Sono circa 30mila le persone in Italia affette da sclerosi sistemica (sclerodermia). La malattia, patologia autoimmune rara, cronica e progressiva, colpisce la cute, i vasi sanguigni, nonché gli organi, come cuore, polmoni, reni, e gli apparati digerente e muscoloscheletrico

In occasione della Giornata mondiale della sclerodermia (il 29 giugno), la Italian World Scleroderma Foundation (IWSF) ed il Gruppo Italiano per la lotta alla sclerodermia (GILS Odv Ets), sotto l’Alto patrocinio della Presidenza della Repubblica, promuovono due appuntamenti per fare luce sulla malattia. 

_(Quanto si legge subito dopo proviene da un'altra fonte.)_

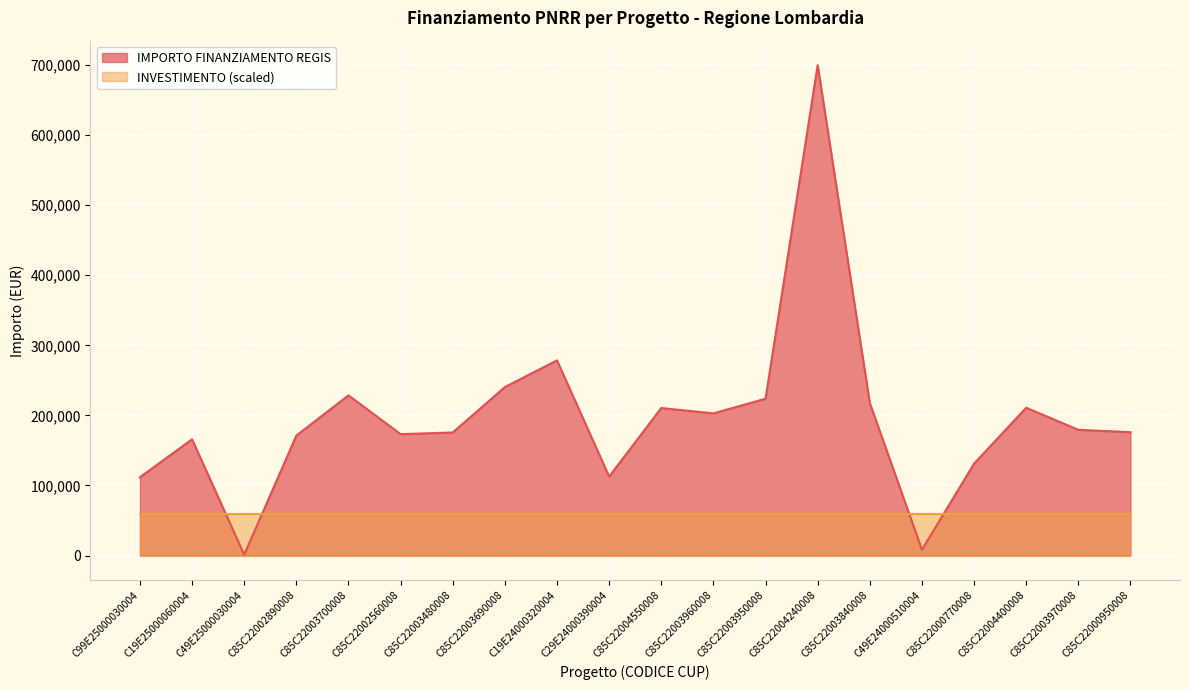

What is the smallest value displayed?

1200.0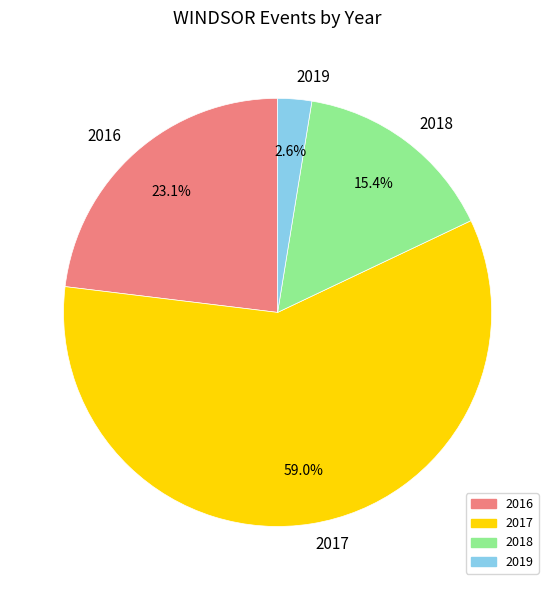

Combined, do 2019 and 2017 account for over 50%?

Yes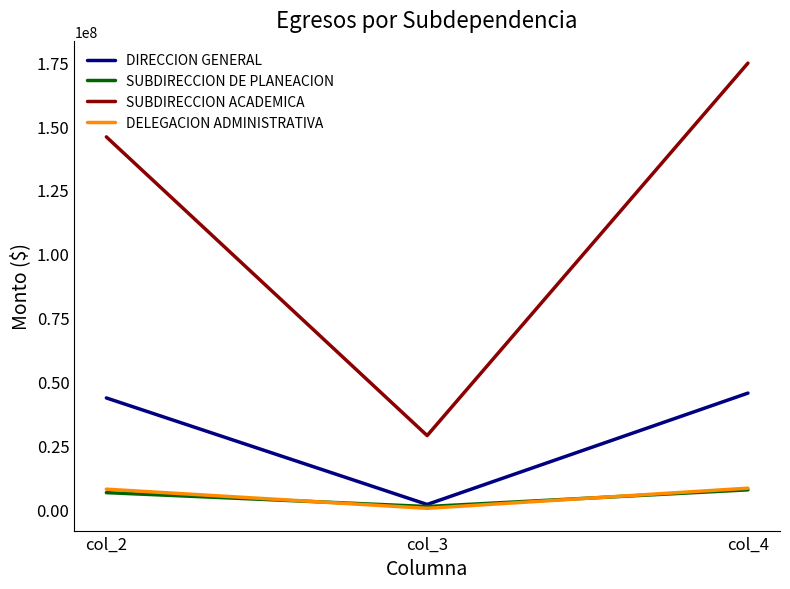

Between col_2 and col_3, which series saw the biggest shift?

SUBDIRECCION ACADEMICA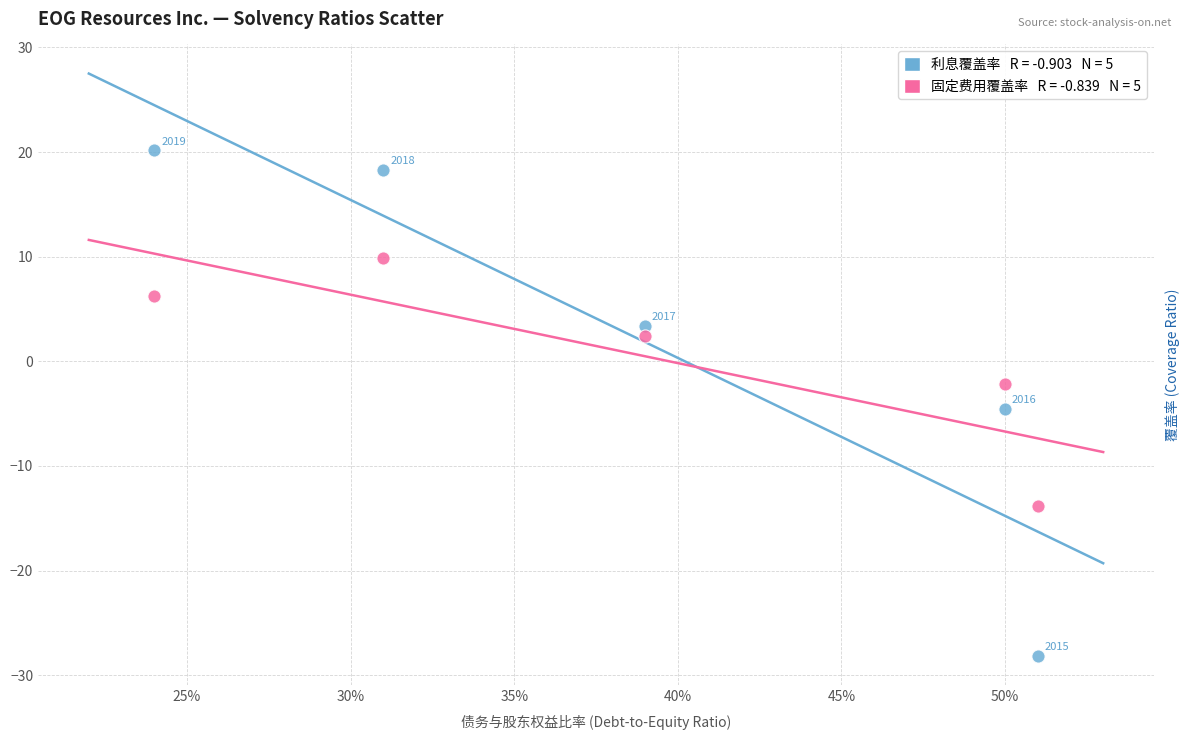

Across all series, what Y value is closest to -4?

-4.5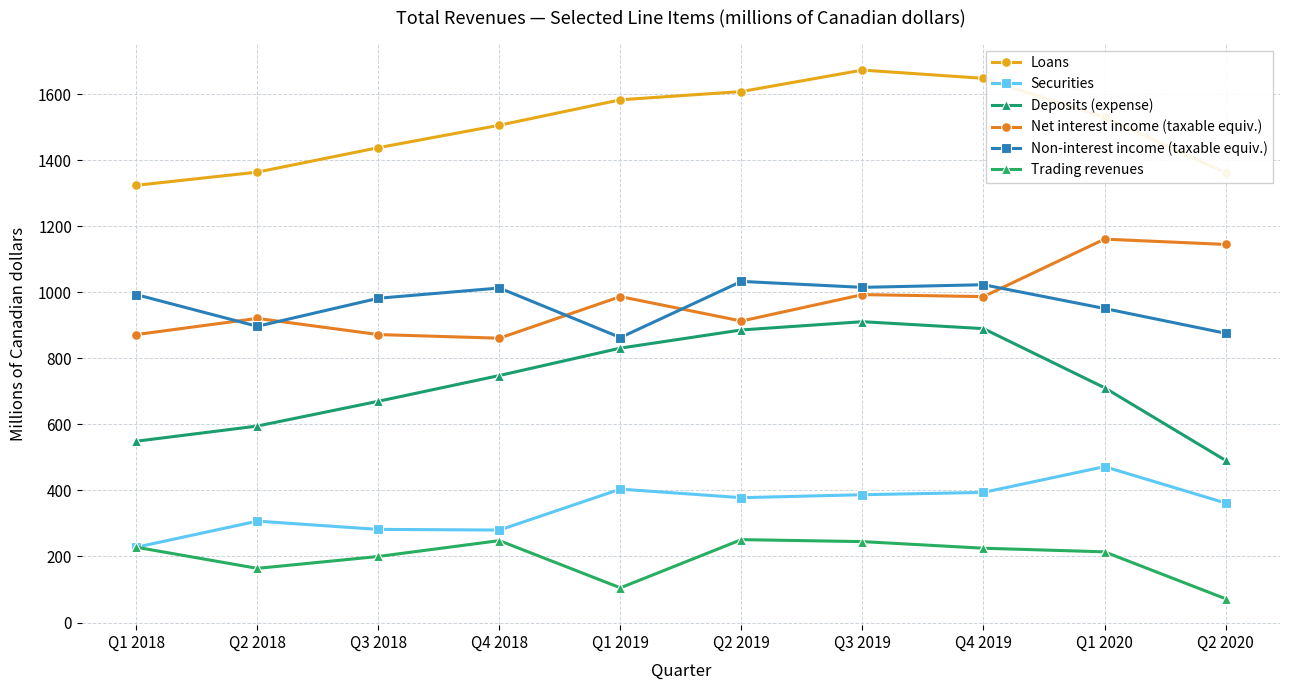

Where is the first local maximum for Securities?

Q2 2018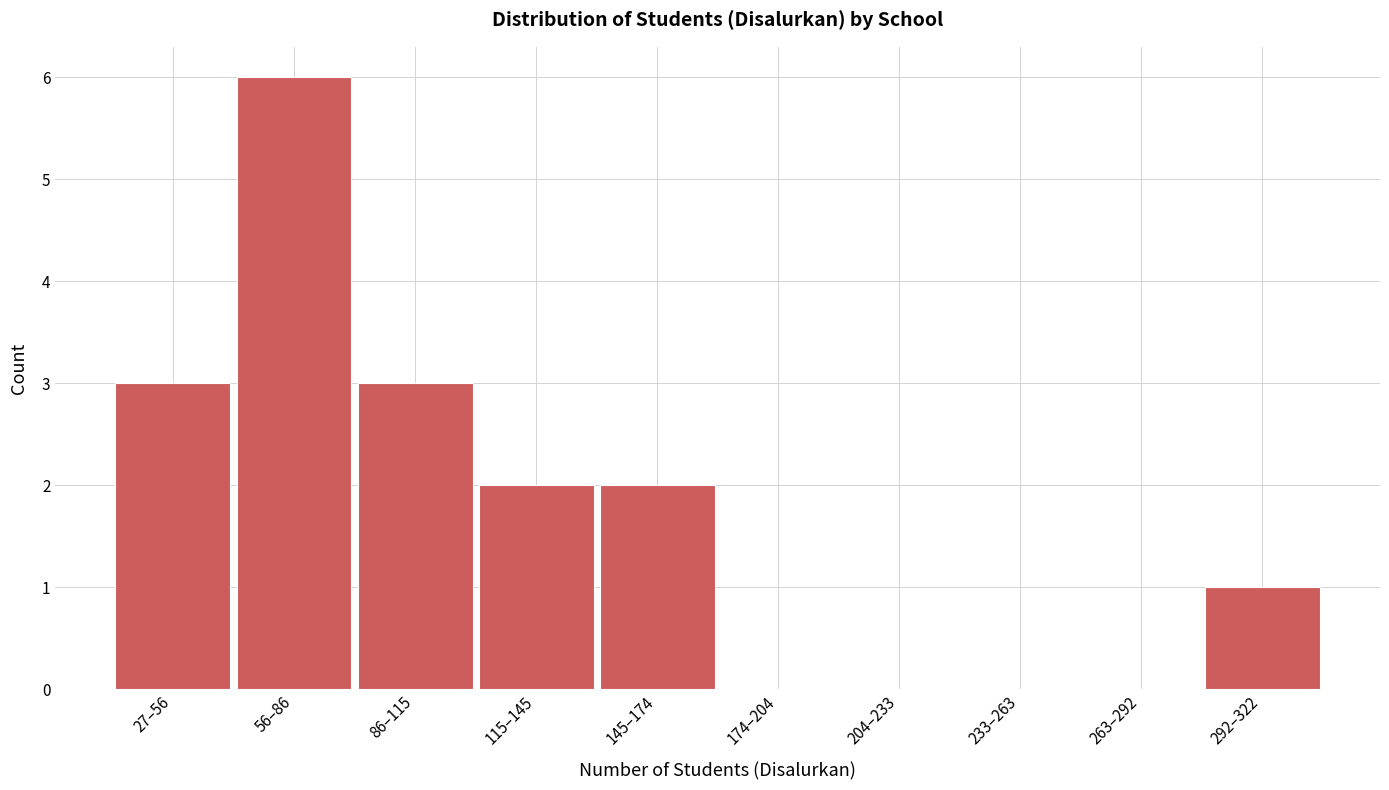

Reading right to left, extract all data points from this chart.

292–322=1	263–292=0	233–263=0	204–233=0	174–204=0	145–174=2	115–145=2	86–115=3	56–86=6	27–56=3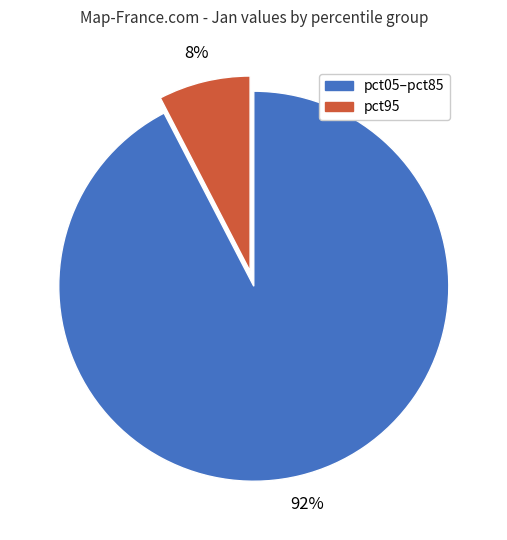

The pct95 slice represents 8% of the pie. True or false?

True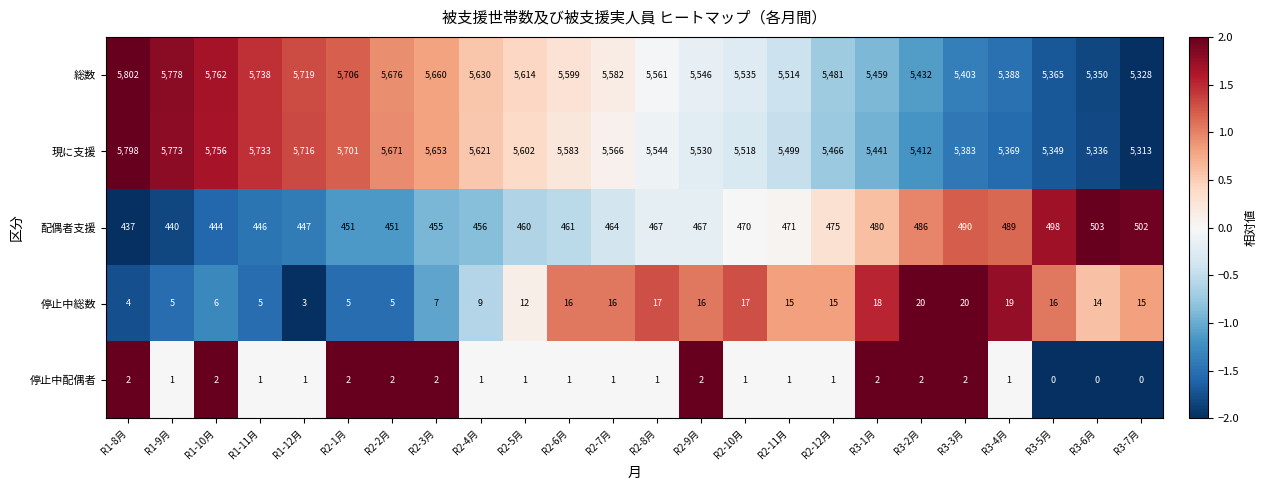

What is the difference between the 総数 values at R1-11月 and R2-7月?

156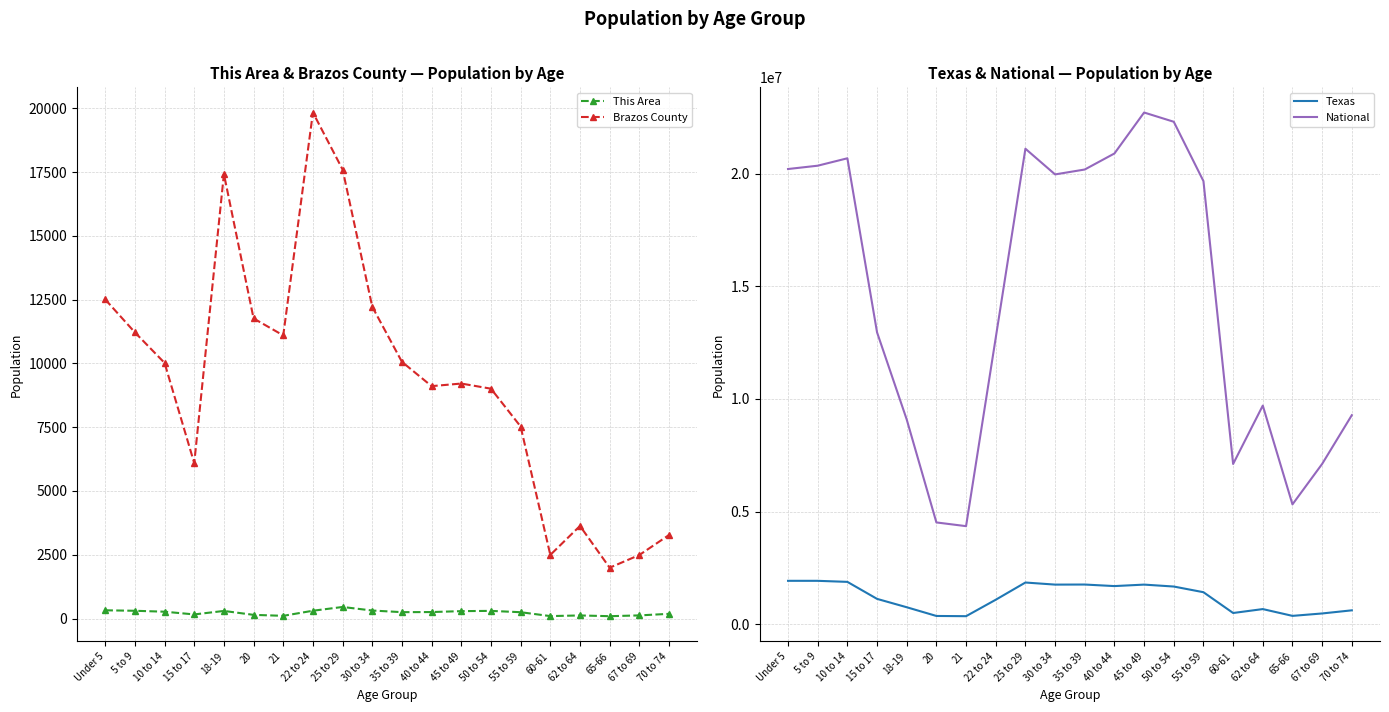

How many interior local valleys does the National series have?

4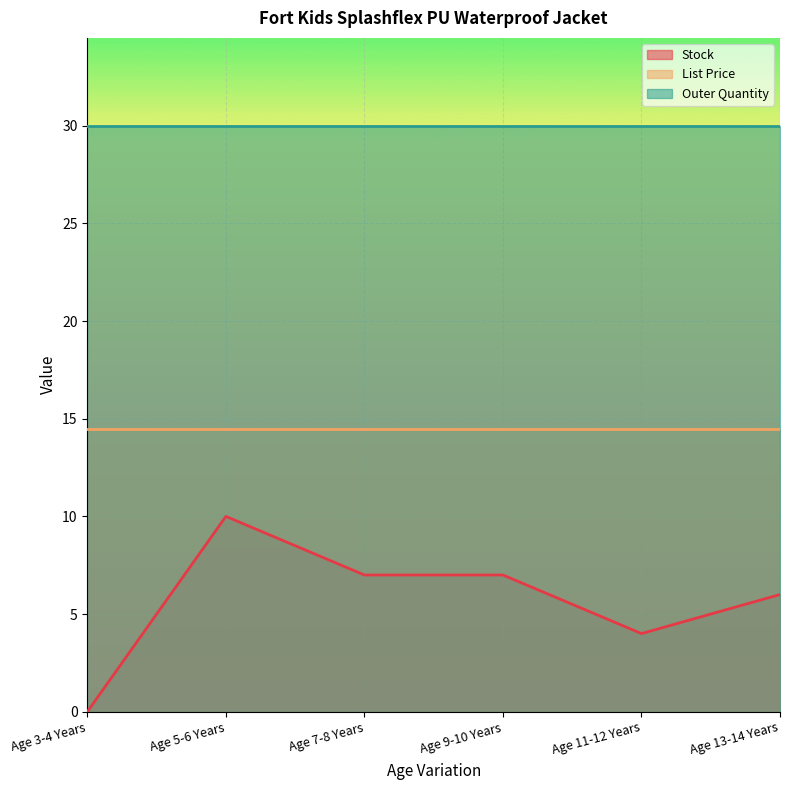

The value of Outer Quantity at Age 3-4 Years is 46.9. True or false?

False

Le cinque azioni che possono migliorare la vita dei pazienti

Sono cinque le azioni che possono migliorare la qualità di vita dei pazienti affetti da sclerodermia. Non solo una maggiore sensibilizzazione dei medici di medicina generale, ma la creazione di una rete dei centri specializzati sul territorio nazionale, l’agevolazione di un percorso diagnostico terapeutico assistenziale (Pdta) omogeneo, cure domiciliari da parte di operatori sanitari qualificati, e una continua promozione della ricerca di base e la sperimentazione clinica.

L’obiettivo è migliorare la diagnosi precoce, la presa in carico, la cura e la terapia

La sclerodermia

Il nome sclerodermia vuol dire “cute dura”, ed è proprio questo che noi cerchiamo di bloccare e di evitare con le nuove terapie – spiega Marco Matucci Cerinic, ordinario di reumatologia dell’Università di Vita Salute San Raffaele di Milano e Presidente dell’Italian World Scleroderma Foundation (Iwsf) -. Oggi riusciamo a fare diagnosi molto più precocemente e possiamo contare su trattamenti di tipo immunosuppressivo e antifibrotico, inibendo la sua capacità di progredire e quindi di arrivare verso quella che noi chiamiamo la fibrosi. Nuove speranze arrivano anche dalle terapie con le cellule Car-T per inibire definitivamente l’evoluzione della malattia”. 

Il coinvolgimento delle istituzioni

Necessario, però, anche il coinvolgimento delle istituzioni. “C’è un tavolo nazionale, c’è un finanziamento ripartito per le regioni per attivare dei piani di intervento, di programmazione, di gestione delle malattie rare – dichiara Luciano Ciocchetti, vice presidente della Commissione XII Affari Sociali e promotore dell’iniziativa- Bisogna fare di più nella presa in carico dei pazienti, nella definizione dei PDTA, nella definizione della formazione dei medici di medicina generale e degli specialisti territoriali e potenziare il lavoro che le aziende sanitarie locali in tutto il paese svolgono dal punto di vista territoriale”. 

La voce dei pazienti

Da parte delle Associazioni che rappresentano le esigenze di coloro che sono affetti dalla malattia, emerge la necessità di aumentare la sensibilità dell’opinione pubblica sui sintomi e sugli effetti sulla vita quotidiana. “La fibrosi polmonare è una complicanza che può avere un impatto serio sia sulla salute e sul decorso della patologia, sia sulla qualità di vita del paziente. La mancanza di fiato rende ogni cosa della vita quotidiana più complessa e faticosa”, ricorda Ilaria Galetti, vice presidente della Federation of European Scleroderma Associations (FESCA). “Nei casi più seri – continua – ne possono risentire anche la sfera lavorativa, sociale e sessuale. Non sono molti i farmaci che servono a prevenire un peggioramento e la fibrosi non è reversibile. I pazienti con una fibrosi importante debbono fare ossigenoterapia; il problema, in questo caso, è il poter vivere una vita sociale, in quanto se la bombola si esaurisce (dura infatti poche ore) non vi è la possibilità di ricaricarla, nemmeno nelle farmacie”. 

“E’ necessario istituire percorsi diagnostico terapeutici multidisciplinari riservati– afferma Paola Canziani, presidente del Gruppo Italiano per la lotta alla sclerodermia (GILS) –, così come la garanzia dell’uniformità delle cure”.